La LADE pointe des « abus » en matière de financement électoral

L’association trouve le timing de la CEDRE « suspect ».

Le directeur exécutif de la LADE, Omar Kaboul, lors du lancement de la campagne d’observation.

Ingérences extérieures, versement d’argent politique, confusion entre publicité et information électorale, telles sont quelques-unes des irrégularités dénoncées par l’Association pour la démocratie des élections (LADE) et consignées dans un second rapport qui vient d’être rendu public.

Tablant sur plusieurs semaines d’observation du panorama électoral et après avoir vérifié les informations figurant dans ce rapport, l’association égrène les pratiques qui « entachent le processus électoral et violent certaines dispositions de la loi ».

Dans son rapport, la LADE déplore en premier lieu l’organisation de la Conférence économique pour le développement par les réformes et avec les entreprises (CEDRE) le 6 avril à Paris, soit à « quelques semaines à peine des élections », un timing on ne peut plus « douteux » selon l’association. D’ailleurs, souligne le rapport, des lignes de crédit et des promesses d’aides y ont été décidées sur la base d’engagements faits, côté libanais, par « un gouvernement dont la composition sera très probablement modifiée au lendemain des législatives, la prochaine équipe pouvant ne pas avoir les mêmes orientations économiques », précise le texte. Pour la LADE, ce rendez-vous peut être considéré comme « un soutien international à l’actuel gouvernement dont les membres ne manqueront pas de l’exploiter dans leurs campagnes électorales respectives ».

L’association met par ailleurs l’accent sur certaines activités entreprises par des diplomates qu’elle dénonce comme étant « une influence de la part des diplomaties étrangères » dans les campagnes électorales de certains candidats. Le rapport cite notamment une déclaration de la part du guide suprême de la révolution islamique, Ali Khamenei, dans laquelle il exprime sa satisfaction de voir se concrétiser l’alliance chiite entre le Hezbollah et Amal, à plusieurs occasions. Également critiquée, la visite, le 30 mars dernier, du chargé d’affaires de l’ambassade d’Arabie saoudite Walid al-Boukhari et de l’ambassadeur des Émirats arabes unis, Hamad al-Chamsi, à la mosquée Oumaoui à Baalbeck « où ils ont participé à la prière et rencontré l’un des candidats du courant du Futur ».

Une grande partie du rapport a été consacrée à l’argent politique versé dans le cadre des campagnes et au plafond des dépenses fixé par la loi.  La LADE commence par rappeler que le plafond des dépenses prévu par la loi « est trop élevé » et souligne qu’il contribue ainsi « à exacerber l’inégalité entre les candidats ». L’association cite l’exemple de la circonscription du Liban-Sud III, où le plafond des dépenses atteint les 1 735 000 dollars.
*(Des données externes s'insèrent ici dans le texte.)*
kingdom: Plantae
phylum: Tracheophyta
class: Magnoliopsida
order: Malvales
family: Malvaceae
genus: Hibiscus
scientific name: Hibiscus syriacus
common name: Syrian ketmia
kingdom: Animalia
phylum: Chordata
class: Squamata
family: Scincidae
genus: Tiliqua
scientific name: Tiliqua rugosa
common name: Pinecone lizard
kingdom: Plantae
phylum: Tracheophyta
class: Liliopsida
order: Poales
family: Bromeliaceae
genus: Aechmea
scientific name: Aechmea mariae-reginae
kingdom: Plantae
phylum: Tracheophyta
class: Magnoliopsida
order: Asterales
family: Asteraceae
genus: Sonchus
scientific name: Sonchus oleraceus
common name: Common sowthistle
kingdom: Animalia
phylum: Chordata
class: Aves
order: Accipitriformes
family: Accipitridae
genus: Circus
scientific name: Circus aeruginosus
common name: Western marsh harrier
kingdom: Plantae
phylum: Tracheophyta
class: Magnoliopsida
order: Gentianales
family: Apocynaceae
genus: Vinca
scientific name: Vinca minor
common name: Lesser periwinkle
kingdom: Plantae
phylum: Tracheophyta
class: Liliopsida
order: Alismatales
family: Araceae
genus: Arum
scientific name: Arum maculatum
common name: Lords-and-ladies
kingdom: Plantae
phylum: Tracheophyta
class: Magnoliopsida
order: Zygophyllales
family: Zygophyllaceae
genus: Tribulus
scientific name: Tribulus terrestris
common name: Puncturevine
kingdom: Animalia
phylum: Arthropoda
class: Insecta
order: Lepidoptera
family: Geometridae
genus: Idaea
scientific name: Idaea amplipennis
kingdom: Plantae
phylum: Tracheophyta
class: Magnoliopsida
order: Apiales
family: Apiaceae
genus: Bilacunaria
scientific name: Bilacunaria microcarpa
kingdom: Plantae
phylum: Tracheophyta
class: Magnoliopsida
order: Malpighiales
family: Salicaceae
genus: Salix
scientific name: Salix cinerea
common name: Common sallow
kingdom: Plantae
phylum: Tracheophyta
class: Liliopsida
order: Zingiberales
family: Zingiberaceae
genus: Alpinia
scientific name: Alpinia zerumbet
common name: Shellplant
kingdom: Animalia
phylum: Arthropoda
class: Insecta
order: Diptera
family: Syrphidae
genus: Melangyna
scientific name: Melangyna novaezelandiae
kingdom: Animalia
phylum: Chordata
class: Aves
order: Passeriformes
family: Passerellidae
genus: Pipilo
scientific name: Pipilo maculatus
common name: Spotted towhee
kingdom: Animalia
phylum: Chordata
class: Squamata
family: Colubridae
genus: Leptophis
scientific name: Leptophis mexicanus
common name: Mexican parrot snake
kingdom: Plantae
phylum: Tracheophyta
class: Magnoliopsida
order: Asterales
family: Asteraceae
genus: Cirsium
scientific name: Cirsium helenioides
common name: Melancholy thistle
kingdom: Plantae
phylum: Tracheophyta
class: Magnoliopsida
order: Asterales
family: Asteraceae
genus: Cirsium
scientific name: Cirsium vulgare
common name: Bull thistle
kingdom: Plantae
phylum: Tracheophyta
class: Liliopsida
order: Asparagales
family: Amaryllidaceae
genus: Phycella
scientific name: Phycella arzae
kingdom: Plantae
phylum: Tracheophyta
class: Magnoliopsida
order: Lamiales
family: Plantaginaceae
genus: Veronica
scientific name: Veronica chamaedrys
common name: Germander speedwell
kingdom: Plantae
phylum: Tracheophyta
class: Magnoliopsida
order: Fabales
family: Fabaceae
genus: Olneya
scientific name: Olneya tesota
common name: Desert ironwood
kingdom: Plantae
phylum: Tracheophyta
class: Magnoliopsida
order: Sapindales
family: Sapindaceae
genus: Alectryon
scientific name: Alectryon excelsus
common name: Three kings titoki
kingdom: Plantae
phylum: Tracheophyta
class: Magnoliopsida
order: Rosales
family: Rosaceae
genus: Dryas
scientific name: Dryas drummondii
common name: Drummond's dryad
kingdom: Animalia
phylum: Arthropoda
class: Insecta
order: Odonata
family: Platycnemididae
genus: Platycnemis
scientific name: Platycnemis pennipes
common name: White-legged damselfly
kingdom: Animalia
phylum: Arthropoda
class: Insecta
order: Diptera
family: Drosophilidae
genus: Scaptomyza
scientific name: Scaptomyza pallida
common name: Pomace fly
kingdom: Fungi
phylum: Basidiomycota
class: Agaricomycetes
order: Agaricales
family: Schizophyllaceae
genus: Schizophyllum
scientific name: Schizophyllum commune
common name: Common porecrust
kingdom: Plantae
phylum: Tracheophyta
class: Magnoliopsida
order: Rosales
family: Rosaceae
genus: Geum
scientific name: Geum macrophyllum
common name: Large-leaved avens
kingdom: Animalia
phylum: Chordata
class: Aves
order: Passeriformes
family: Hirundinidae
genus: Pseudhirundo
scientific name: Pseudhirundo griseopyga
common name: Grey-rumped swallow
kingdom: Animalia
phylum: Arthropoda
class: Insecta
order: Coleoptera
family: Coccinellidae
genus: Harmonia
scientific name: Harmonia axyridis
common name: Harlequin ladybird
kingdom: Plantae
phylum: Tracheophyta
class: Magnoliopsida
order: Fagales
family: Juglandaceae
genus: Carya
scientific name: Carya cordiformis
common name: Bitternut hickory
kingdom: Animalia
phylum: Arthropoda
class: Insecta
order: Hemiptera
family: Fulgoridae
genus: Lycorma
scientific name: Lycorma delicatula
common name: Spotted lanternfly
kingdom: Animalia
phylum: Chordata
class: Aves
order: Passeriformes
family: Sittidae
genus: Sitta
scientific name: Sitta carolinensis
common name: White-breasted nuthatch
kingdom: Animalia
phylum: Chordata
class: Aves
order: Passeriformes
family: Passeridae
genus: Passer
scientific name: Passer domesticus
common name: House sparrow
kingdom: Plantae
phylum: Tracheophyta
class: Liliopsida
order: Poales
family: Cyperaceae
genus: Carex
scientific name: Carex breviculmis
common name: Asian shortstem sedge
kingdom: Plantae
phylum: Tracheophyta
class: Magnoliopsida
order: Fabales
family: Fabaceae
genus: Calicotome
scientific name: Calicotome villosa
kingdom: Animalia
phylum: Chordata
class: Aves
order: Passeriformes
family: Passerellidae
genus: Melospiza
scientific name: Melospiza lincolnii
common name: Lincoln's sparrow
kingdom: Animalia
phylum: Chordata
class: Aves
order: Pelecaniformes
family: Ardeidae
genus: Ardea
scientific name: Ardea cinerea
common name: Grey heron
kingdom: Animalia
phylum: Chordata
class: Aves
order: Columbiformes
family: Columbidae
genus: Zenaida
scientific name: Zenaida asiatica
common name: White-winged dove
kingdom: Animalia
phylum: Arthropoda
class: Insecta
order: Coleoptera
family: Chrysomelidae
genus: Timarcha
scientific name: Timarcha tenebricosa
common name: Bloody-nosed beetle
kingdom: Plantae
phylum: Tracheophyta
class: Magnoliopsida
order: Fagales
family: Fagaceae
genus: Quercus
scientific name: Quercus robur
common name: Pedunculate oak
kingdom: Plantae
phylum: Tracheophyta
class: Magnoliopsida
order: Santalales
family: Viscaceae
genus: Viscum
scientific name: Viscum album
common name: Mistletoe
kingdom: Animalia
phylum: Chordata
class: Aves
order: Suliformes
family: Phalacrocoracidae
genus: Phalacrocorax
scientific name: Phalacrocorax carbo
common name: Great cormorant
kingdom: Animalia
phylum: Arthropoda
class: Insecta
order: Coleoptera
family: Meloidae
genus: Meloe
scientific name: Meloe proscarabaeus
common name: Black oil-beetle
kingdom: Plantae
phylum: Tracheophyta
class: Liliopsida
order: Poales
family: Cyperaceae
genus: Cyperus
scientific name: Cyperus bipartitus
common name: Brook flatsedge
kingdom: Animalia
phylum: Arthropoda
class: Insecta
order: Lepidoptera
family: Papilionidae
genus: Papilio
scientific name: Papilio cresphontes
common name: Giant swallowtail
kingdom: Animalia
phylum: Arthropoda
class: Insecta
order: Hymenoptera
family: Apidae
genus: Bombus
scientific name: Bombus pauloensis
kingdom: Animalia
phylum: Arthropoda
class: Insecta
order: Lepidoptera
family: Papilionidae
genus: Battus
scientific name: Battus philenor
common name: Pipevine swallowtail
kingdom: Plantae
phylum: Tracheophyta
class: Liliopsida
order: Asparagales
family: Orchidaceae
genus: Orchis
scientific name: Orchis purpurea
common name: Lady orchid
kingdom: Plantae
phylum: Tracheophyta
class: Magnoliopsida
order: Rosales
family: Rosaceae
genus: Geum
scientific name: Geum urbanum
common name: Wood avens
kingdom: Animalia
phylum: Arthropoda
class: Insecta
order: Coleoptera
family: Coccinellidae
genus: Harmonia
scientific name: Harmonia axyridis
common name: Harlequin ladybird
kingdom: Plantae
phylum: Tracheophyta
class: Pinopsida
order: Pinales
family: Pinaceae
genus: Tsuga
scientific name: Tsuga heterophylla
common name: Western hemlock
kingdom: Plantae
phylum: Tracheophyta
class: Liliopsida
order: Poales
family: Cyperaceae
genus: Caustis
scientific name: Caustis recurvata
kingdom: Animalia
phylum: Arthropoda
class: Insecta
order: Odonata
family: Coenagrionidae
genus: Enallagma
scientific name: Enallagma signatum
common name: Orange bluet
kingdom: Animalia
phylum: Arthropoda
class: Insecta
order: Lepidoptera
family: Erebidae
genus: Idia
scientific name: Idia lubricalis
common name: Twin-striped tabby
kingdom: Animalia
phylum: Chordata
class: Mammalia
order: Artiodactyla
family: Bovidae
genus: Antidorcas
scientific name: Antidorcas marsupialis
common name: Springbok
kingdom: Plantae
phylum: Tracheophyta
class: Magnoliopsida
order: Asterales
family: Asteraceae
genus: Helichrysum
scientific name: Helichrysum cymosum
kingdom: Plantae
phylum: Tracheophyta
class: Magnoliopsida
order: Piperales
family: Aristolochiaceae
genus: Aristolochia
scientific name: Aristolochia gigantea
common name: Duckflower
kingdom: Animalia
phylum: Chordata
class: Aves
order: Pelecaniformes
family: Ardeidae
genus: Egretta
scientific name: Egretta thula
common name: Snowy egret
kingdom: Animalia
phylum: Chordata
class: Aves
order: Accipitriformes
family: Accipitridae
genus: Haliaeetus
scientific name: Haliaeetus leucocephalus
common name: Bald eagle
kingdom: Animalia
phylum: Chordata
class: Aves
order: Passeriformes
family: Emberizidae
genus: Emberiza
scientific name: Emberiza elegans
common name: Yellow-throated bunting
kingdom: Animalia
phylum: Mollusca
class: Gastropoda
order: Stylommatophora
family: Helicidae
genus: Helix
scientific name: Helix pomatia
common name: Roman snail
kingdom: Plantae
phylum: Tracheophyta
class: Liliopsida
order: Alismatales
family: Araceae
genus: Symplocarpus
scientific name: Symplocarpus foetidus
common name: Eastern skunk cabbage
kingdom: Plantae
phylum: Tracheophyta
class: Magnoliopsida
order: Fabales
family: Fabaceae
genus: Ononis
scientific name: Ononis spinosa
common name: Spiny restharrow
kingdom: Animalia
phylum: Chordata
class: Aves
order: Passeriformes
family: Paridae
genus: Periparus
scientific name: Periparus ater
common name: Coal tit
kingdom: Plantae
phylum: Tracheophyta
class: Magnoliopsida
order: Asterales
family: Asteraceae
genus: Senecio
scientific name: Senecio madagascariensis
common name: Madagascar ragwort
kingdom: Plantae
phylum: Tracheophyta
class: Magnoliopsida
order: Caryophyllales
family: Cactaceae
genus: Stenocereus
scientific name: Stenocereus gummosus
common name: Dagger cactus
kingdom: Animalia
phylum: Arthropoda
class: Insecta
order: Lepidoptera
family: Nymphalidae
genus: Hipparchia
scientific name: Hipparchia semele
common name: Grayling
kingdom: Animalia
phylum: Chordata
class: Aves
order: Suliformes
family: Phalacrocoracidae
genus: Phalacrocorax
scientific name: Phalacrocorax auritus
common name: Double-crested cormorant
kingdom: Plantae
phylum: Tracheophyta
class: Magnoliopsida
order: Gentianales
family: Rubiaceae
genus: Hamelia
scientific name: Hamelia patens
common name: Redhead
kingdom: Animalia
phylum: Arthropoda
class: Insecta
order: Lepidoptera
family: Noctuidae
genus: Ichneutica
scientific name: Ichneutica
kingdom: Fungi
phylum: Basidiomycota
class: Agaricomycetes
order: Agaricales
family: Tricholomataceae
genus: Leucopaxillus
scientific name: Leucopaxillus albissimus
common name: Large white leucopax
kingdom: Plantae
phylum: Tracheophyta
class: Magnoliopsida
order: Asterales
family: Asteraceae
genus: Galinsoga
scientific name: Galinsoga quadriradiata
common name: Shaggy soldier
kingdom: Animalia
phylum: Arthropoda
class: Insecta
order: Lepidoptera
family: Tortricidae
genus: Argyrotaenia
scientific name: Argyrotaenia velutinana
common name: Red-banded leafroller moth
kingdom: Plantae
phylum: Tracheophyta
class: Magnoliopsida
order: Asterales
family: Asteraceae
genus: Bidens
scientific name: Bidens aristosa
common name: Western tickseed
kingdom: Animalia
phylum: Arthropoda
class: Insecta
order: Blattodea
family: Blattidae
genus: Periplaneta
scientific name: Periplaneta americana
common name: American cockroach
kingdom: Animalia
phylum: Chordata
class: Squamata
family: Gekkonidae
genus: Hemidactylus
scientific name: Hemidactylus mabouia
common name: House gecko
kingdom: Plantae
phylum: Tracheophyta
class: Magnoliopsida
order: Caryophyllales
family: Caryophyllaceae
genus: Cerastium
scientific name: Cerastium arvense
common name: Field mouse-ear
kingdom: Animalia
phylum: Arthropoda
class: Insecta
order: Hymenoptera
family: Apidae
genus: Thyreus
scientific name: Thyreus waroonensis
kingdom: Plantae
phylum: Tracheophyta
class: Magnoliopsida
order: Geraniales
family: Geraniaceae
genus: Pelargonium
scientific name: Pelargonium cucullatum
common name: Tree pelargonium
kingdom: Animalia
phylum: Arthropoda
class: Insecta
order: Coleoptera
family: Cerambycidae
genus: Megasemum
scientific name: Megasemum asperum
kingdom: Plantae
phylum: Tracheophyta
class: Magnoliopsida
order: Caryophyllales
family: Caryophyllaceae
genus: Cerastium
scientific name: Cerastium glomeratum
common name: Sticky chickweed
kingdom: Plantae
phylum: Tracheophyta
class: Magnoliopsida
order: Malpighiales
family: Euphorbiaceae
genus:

Le plafond est calculé selon le nombre de listes en présence et le nombre de candidats sur chaque liste.


(Lire aussi : Enquête : comment l'argent influence le résultat des élections libanaises)


Cependant, précise l’association, les dépenses électorales ne se limitent pas aux frais directs déboursés, mais elles comprennent des prestations et des services de tout genre qui peuvent parfois être sous forme de dons. Le rapport effectue une distinction entre les « pots-de-vin en nature » qui sont directement versés aux électeurs, et les prestations et services qui leur sont octroyés et « qui doivent être interrompus durant la période de la campagne électorale puisqu’ils sont de la même nature que les pots-de-vin ». L’association déplore au passage le fait que la loi électorale ainsi que le code pénal libanais (articles 351 et 356) ne prévoient aucun mécanisme pour évaluer ce type de violations et y mettre fin, la Commission de supervision des élections n’ayant pas non plus les prérogatives nécessaires pour cela.

À ce propos, le rapport cite les annonces publiques faites par les candidats sur les services qu’ils ont offerts pendant plusieurs années, donnant pour exemple Fouad Makhzoumi, candidat à Beyrouth II, qui a égrené sur une chaîne de télévision « toutes les aides offertes par ses associations caritatives depuis 2009 ». Un autre exemple est donné sur l’annonce faite par W’iam Wahhab, candidat au Chouf-Aley, qui, sur l’un des médias, a appelé les électeurs en Syrie, notamment dans la région druze de Soueida, à venir voter, s’engageant à payer leurs dépenses. 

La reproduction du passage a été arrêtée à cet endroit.